Matt, I think you are kidding yourself. The motor car is evolving to become safer, quieter and more environmentally sound in the not too distant future. For the average Joe (or Joan), who neither cares about or enjoys the process of driving, it will be a good thing. And, a few more years on, autonomous driving will make car ownership almost irrelevant. The car hasn't won, it's been reined in, made to obey the rules and heaven help the driver who tries to break them.
Right now, I keep reading about the huge power outputs promised by the makers of electric performance cars and I wonder who on earth will want or need them in our GPS speed- controlled future. Are we really going to drag race up to 100km/h? Of course not.
Until I hear different, this means car enthusiasts will have to look elsewhere for fun. I can't see a future for any performance car unless it's for track day use only. Classic cars? I'm sure they'll have to be retrofitted with GPS speed control too.

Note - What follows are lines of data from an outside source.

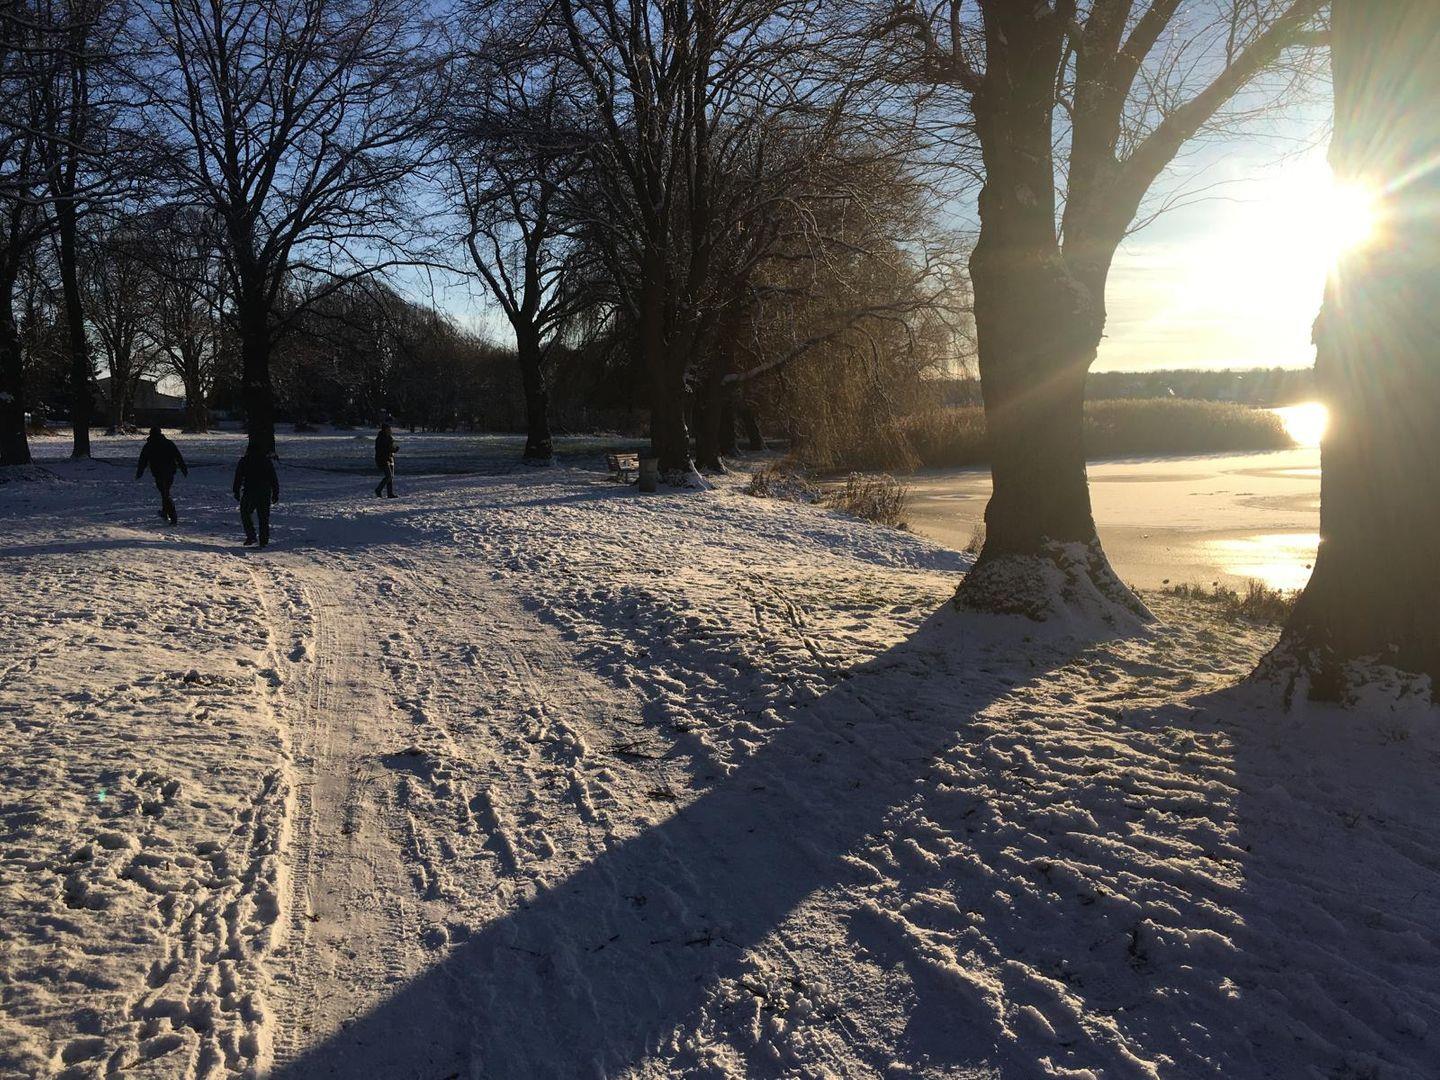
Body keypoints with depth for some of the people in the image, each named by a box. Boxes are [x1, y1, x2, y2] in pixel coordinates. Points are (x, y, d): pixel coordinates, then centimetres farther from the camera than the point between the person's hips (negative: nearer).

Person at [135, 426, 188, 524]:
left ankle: (174, 518, -15)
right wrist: (184, 470, 4)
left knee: (166, 495, -5)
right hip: (170, 472, 4)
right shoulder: (169, 443, 4)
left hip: (158, 474, -4)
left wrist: (138, 474, 14)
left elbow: (142, 462, 4)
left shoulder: (147, 447, 0)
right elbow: (179, 458, 1)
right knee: (166, 492, 23)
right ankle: (165, 513, 36)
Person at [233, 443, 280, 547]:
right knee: (264, 517, 7)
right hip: (265, 494, 2)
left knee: (245, 513, 11)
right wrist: (275, 493, 10)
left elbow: (238, 478, 1)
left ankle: (251, 536, -3)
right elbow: (274, 479, 7)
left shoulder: (244, 461, 3)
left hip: (249, 492, -2)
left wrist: (236, 492, 6)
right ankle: (264, 541, 6)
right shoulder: (267, 461, 9)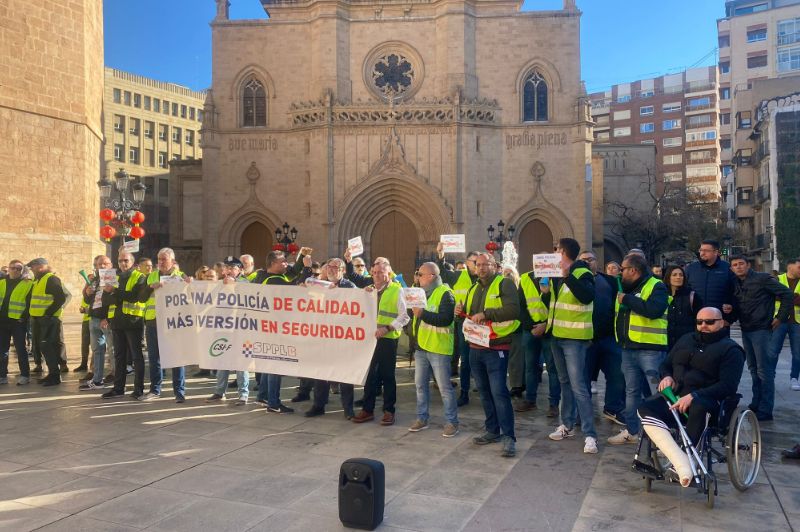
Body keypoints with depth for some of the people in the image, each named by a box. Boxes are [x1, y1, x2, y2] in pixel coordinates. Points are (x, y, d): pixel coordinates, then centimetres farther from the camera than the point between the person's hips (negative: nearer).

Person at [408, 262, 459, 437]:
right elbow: (416, 315, 21)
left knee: (444, 387, -1)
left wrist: (423, 313, -28)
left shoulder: (445, 293, -13)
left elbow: (446, 319, -25)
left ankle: (451, 422, 9)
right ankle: (422, 418, 24)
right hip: (421, 346, 8)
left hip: (438, 348, -8)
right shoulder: (422, 292, 14)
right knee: (420, 384, 13)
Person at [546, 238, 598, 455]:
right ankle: (567, 425, 27)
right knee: (565, 382, 16)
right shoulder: (557, 275, 10)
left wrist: (568, 275, -37)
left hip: (574, 338, -8)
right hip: (557, 335, 8)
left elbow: (587, 296, -32)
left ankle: (590, 434, -4)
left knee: (578, 386, -10)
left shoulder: (582, 273, -13)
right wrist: (547, 289, 7)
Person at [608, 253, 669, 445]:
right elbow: (617, 314, 28)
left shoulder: (656, 287, -8)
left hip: (650, 349, -8)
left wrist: (627, 299, -19)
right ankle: (631, 431, 24)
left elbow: (654, 310, -27)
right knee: (631, 391, 14)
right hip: (628, 349, 8)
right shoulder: (624, 288, 15)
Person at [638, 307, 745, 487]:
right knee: (646, 408, -26)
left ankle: (686, 457, -27)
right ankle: (682, 464, -38)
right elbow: (665, 365, 28)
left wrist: (694, 396, -21)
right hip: (675, 394, 5)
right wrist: (666, 377, 3)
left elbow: (727, 385, -8)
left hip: (706, 400, -5)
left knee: (698, 408, -41)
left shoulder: (730, 349, 5)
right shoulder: (687, 340, 23)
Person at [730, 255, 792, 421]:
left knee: (764, 371, -4)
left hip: (762, 330, -7)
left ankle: (765, 410, 0)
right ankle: (756, 404, 24)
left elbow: (787, 294, -10)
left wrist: (781, 317, -10)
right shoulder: (736, 284, 10)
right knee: (753, 370, 15)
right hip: (745, 331, 7)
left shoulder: (762, 279, -9)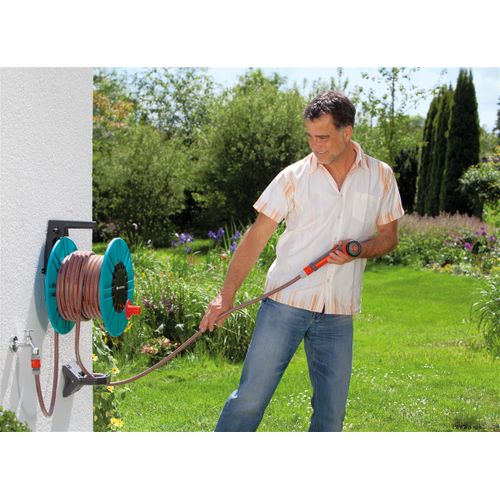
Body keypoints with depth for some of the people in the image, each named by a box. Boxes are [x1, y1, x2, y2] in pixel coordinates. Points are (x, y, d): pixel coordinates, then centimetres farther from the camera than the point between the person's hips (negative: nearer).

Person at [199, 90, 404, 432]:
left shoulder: (380, 176, 4)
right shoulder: (294, 177, -2)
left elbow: (389, 237, 12)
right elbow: (256, 237, -3)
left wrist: (359, 250, -11)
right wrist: (226, 295, -11)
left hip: (338, 313, 2)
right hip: (285, 301, -2)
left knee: (332, 413, 6)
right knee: (250, 396, -5)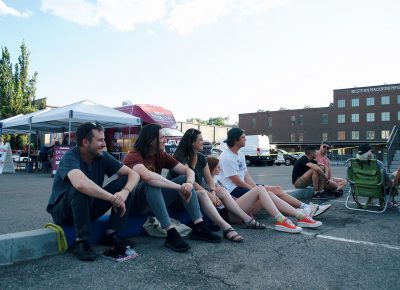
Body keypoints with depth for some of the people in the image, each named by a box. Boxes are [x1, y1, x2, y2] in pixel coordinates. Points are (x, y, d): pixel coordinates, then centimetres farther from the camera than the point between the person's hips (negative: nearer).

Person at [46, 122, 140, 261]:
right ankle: (80, 241, -22)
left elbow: (133, 174, -10)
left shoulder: (102, 156, -6)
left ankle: (111, 234, -8)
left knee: (125, 180, -11)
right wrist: (114, 199, -40)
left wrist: (125, 192, -31)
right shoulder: (70, 157, -23)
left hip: (89, 208, 6)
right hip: (62, 212, -5)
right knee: (82, 189, -37)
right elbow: (80, 183, -46)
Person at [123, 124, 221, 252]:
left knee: (184, 179, -10)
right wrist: (179, 187, -39)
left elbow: (188, 170, -6)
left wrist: (189, 183, -29)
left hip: (155, 200, 7)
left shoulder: (161, 155, 0)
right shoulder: (133, 156, -20)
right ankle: (171, 234, -37)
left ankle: (199, 227, -17)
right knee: (151, 183, -35)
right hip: (135, 205, -7)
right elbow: (147, 176, -42)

The car hasn't triumphed, it's been neutered for the greater good. Alas, it also spells the end of driving for fun, the end of performance cars, and Autocar will probably become known as Autonomous Car. By the sound of it, you might be keen to become the Editor.
Utopia will be a long time coming!
Incompetent Governments will ensure the lack of investement in infrastructure severely curtails the progress towards this utopian future.
Autocar...
..may have been a long way ahead of time itself when it named. Soon no one will care about cars, essentially the 100 year + golden period is finally over. My prediction is that private motoring will quickly go into decline once the "big brother express" is up and running.

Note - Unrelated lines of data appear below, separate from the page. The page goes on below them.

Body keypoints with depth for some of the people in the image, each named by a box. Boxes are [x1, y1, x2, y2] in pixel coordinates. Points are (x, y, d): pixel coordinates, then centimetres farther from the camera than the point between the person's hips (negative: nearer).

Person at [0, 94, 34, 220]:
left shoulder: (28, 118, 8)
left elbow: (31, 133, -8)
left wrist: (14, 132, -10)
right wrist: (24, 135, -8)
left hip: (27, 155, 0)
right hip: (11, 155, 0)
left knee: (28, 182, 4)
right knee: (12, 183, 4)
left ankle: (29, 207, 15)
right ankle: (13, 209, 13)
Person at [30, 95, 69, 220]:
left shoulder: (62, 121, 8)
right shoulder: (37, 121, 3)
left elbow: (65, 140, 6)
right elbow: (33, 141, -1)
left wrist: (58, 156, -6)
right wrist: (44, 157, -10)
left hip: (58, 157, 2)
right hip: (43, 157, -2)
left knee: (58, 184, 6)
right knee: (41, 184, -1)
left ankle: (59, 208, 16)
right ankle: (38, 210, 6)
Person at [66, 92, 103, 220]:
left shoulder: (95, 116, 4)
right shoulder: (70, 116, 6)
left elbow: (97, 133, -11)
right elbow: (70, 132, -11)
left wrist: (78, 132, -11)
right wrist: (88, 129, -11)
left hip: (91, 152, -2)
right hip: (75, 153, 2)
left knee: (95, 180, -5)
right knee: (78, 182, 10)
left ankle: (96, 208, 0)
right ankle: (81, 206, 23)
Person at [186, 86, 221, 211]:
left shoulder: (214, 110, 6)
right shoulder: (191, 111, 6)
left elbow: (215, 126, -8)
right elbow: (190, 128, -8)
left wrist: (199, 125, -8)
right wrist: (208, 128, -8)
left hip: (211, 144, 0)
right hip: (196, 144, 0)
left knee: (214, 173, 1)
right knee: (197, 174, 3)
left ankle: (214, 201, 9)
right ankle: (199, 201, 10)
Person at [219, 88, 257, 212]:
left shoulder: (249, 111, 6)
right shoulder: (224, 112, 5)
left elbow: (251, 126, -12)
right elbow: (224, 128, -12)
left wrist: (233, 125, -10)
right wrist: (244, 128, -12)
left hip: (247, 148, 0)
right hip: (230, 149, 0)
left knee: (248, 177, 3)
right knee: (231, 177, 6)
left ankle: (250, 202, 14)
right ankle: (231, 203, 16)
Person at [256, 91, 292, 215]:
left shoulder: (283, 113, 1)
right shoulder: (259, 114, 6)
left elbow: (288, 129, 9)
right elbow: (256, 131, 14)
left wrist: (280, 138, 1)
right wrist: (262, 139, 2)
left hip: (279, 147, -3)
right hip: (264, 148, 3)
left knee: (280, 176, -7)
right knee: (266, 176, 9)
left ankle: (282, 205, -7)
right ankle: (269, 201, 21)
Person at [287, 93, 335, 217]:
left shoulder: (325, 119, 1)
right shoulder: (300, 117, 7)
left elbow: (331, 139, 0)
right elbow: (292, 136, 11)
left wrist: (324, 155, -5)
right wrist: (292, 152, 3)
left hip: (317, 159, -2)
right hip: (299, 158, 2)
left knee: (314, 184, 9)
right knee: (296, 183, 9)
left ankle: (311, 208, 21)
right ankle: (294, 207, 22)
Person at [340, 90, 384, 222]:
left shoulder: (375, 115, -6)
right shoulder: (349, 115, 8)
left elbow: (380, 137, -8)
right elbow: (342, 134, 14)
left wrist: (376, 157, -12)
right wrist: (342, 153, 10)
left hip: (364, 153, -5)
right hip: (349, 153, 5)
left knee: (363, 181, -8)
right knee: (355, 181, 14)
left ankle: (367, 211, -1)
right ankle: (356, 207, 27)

By big brother express you
By big brother express you mean virtually free, fast travel for all.
If you own a phone you are already being tracked by big business if the state wants that data they can get it but they need due cause.
However that data is then used to actively improve services and make private and public decision making better, on average it is a societal good.
Big brother doesn't give a sh#t where you are going or why unless you are causing a negative externality, with electric autonamous cars your negative externalities are pretty small.
Rather than complaining about changes to personal commuity the driving community really needs to get together to protect driving/riding for pleasure. An example of this is the London ULEZ which operates 24/7 but also includes motorbikes which cause neglible polution in London as a result owning an old motorcycle in london is effectively being banned.
I hear you and..
I've tried that a[[oach but I kept being told that customers don't know wheels drives or how many cylinders it and that noboby cares about that sort of thing any longer all they really care about is the interior and the image of the "supply company" so I've pretty much given up being an enthusiast and try to be a realist.